The Culminating Event
​Alongside this programming, KOSD staff also facilitated language and cultural classes for students. This programming is especially important for young refugees, many of whom were born in refugee camps or outside of Burma. It helps sustain their cultural and community connections while navigating displacement. During these sessions, students learned about Karen and Burmese languages, songs, dances, traditional clothing, and games.
The culminating event was intergenerational, bringing together students, parents, grandparents, members of the Karen community, and broader refugee community members connected to KOSD.
In addition to the Family Table installation, the exhibit featured performances by the students based on the Karen and Burmese traditions that they had learned about with KOSD organizers. “Parents and grandparents were extremely moved by seeing and hearing their youth carry on the language and culture” says Holtzman.
The celebration demonstrated how learning, culture, and community are inseparable in refugee-centered educational spaces.
Why It Matters
“It was a striking example of how education and community can come together to do powerful, beautiful work,” Holtzman told us.
The summer program, and the Family Table theme in particular, is a powerful model for community-centered education.

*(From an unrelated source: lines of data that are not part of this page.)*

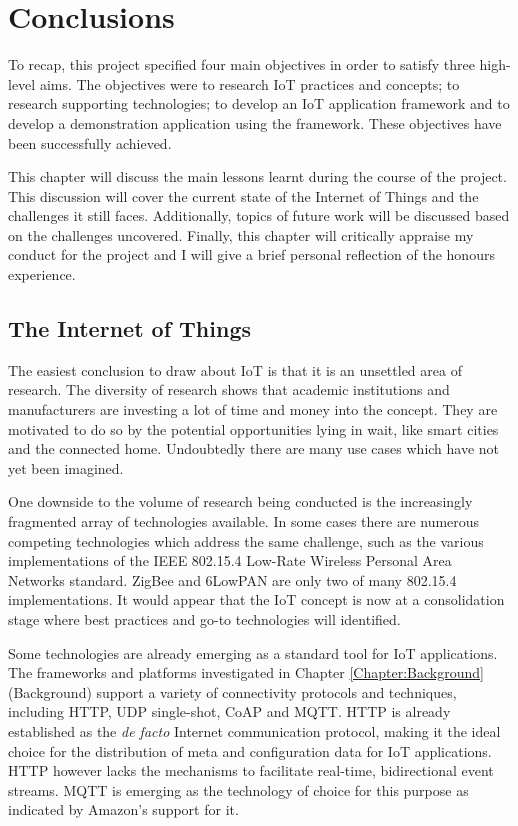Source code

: \chapter{Conclusions}
  To recap, this project specified four main objectives in order to satisfy three high-level aims. The objectives were to research IoT practices and concepts; to research supporting technologies; to develop an IoT application framework and to develop a demonstration application using the framework. These objectives have been successfully achieved.

  This chapter will discuss the main lessons learnt during the course of the project. This discussion will cover the current state of the Internet of Things and the challenges it still faces. Additionally, topics of future work will be discussed based on the challenges uncovered. Finally, this chapter will critically appraise my conduct for the project and I will give a brief personal reflection of the honours experience.

  \section{The Internet of Things}
    The easiest conclusion to draw about IoT is that it is an unsettled area of research. The diversity of research shows that academic institutions and manufacturers are investing a lot of time and money into the concept. They are motivated to do so by the potential opportunities lying in wait, like smart cities and the connected home. Undoubtedly there are many use cases which have not yet been imagined.

    One downside to the volume of research being conducted is the increasingly fragmented array of technologies available. In some cases there are numerous competing technologies which address the same challenge, such as the various implementations of the IEEE 802.15.4 Low-Rate Wireless Personal Area Networks standard. ZigBee and 6LowPAN are only two of many 802.15.4 implementations. It would appear that the IoT concept is now at a consolidation stage where best practices and go-to technologies will identified.

    Some technologies are already emerging as a standard tool for IoT applications. The frameworks and platforms investigated in Chapter \ref{Chapter:Background} (Background) support a variety of connectivity protocols and techniques, including HTTP, UDP single-shot, CoAP and MQTT. HTTP is already established as the \textit{de facto} Internet communication protocol, making it the ideal choice for the distribution of meta and configuration data for IoT applications. HTTP however lacks the mechanisms to facilitate real-time, bidirectional event streams. MQTT is emerging as the technology of choice for this purpose as indicated by Amazon's support for it.

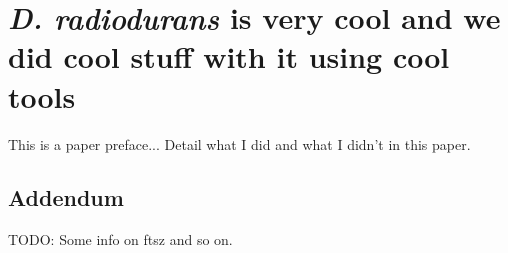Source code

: \chapter[\textit{D. radiodurans}: short title]{\textit{D. radiodurans} is very cool and we did cool stuff with it using cool tools}\label{drad}

This is a paper preface... Detail what I did and what I didn't in this paper.


\localtableofcontents  %

% 

\section{Addendum}

TODO: Some info on ftsz and so on.
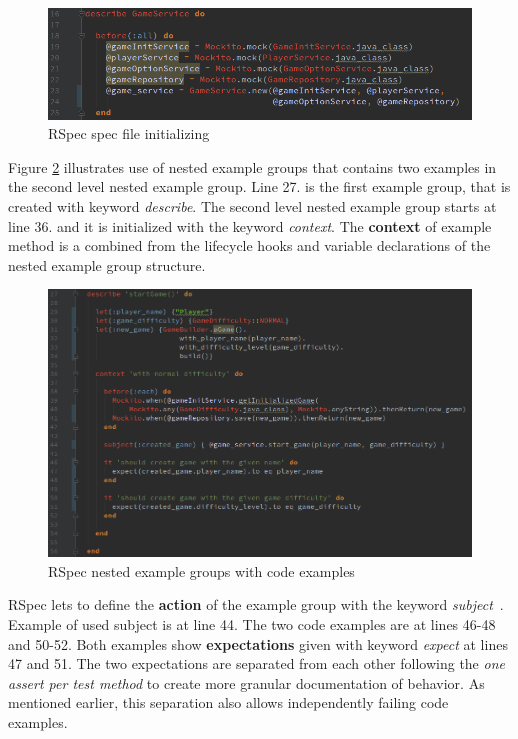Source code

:     \begin{figure}[H]
      \begin{center}
        \includegraphics[width=13.7cm]{images/rspec-init.png}
        \caption{RSpec spec file initializing}
        \label{fig:rspec-init}
      \end{center}
    \end{figure}
    \restoregeometry
    Figure \ref{fig:rspec-example} illustrates use of nested example groups that contains two examples in the second
    level nested example group. Line 27. is the first example group, that is created with keyword \textit{describe}. The second
    level nested example group starts at line 36. and it is initialized with the keyword \textit{context}. The \textbf{context} of
    example method is a combined from the lifecycle hooks and variable declarations of the nested example group structure.

    \begin{figure}[ht]
      \begin{center}
        \includegraphics[width=13.7cm]{images/rspec-example.png}
        \caption{RSpec nested example groups with code examples}
        \label{fig:rspec-example}
      \end{center}
    \end{figure}

    RSpec lets to define the \textbf{action} of the example group with the keyword \textit{subject}~\cite{rspec-subject}. Example of used subject is at
    line 44. The two code examples are at lines 46-48 and 50-52.  Both examples show \textbf{expectations} given with keyword \textit{expect}
    at lines 47 and 51. The two expectations are separated from each other following the \textit{one assert per test method}
    to create more granular documentation of behavior. As mentioned earlier, this separation also allows independently failing code examples.

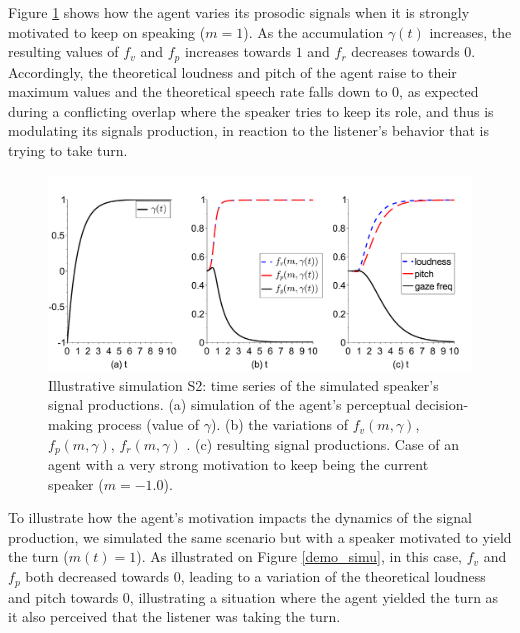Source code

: Figure \ref{demo_simu_l1} shows how the agent varies its prosodic signals when it is strongly motivated to keep on speaking ($m=1$).
As the accumulation $\gamma(t)$ increases, the resulting values of $f_v$ and $f_p$ increases towards $1$ and $f_r$ decreases towards $0$. 
Accordingly, the theoretical loudness and pitch of the agent raise to their maximum values and the theoretical speech rate falls down to $0$, as expected during a conflicting overlap where the speaker tries to keep its role, and thus is modulating its signals production,  in reaction to the listener's behavior that is trying to take turn. 


\begin{figure}
  \centering
  \includegraphics[width=\linewidth]{figure/signals_simu_s2a.pdf}
  \caption{Illustrative simulation S2: time series of the simulated speaker's signal productions. (a) simulation of the agent's perceptual decision-making process (value of $\gamma$). (b) the variations of $f_v(m,\gamma)$, $f_p(m,\gamma)$, $f_r(m,\gamma)$ . (c) resulting  signal productions. Case of an agent with a very strong motivation to keep being the current speaker ($m=-1.0$).}
  \label{demo_simu_l1}
\end{figure}

To illustrate how the agent's motivation impacts the dynamics of the signal production, we simulated the same scenario but with a speaker motivated to yield the turn ($m(t)=1$). As illustrated on Figure \ref{demo_simu}, in this case, $f_v$ and $f_p$ both decreased towards $0$, leading to a variation of the theoretical loudness and pitch towards $0$, illustrating a situation where the agent yielded the turn as it also perceived that the listener was taking the turn.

The theme could not have occurred without iterative feedback from the community that the summer program aims to support. It also illustrates what becomes possible through collaborative infrastructures for education. Teachers, families, community organizers, and youth from the Burmese community all worked together to make it happen. The teaching expertise of TLC educators, alongside the cultural and linguistic expertise of KOSD staff and insight from student families allowed them to create culturally responsive curriculums for STREAM subjects by integrating home languages, home stories and histories, recipes, and community practices like art and dance all in the same environment. By honoring this knowledge, the program demonstrates what Critical Refugee Studies called “refugee teaching”: recognizing refugee students and their families as sources of knowledge rather than problems to be solved. The learning in this summer program occurred through community-building activities rooted in the daily lives and knowledge of the community itself, rather than outside of or despite the community. Even PANA offering the program a space when existing infrastructure was cut demonstrates the importance of collaborative programming, particularly for marginalized communities whose funding and support is often at risk. The culminating family table made up by the community at large signifies that learning is a shared practice, not an individual one.
This program can also help us expand our understanding of where and how education happens. These powerful learning moments did not need to happen in traditional school spaces or through textbooks. They occurred in intergenerational community spaces. The Family Table demonstrates that education can happen in community centers, kitchens, gardens, and even gathered around a shared table.
Refugee communities carry deep knowledge shaped by movement, memory, and community. When programs make space for that knowledge, young people become teachers as well as learners.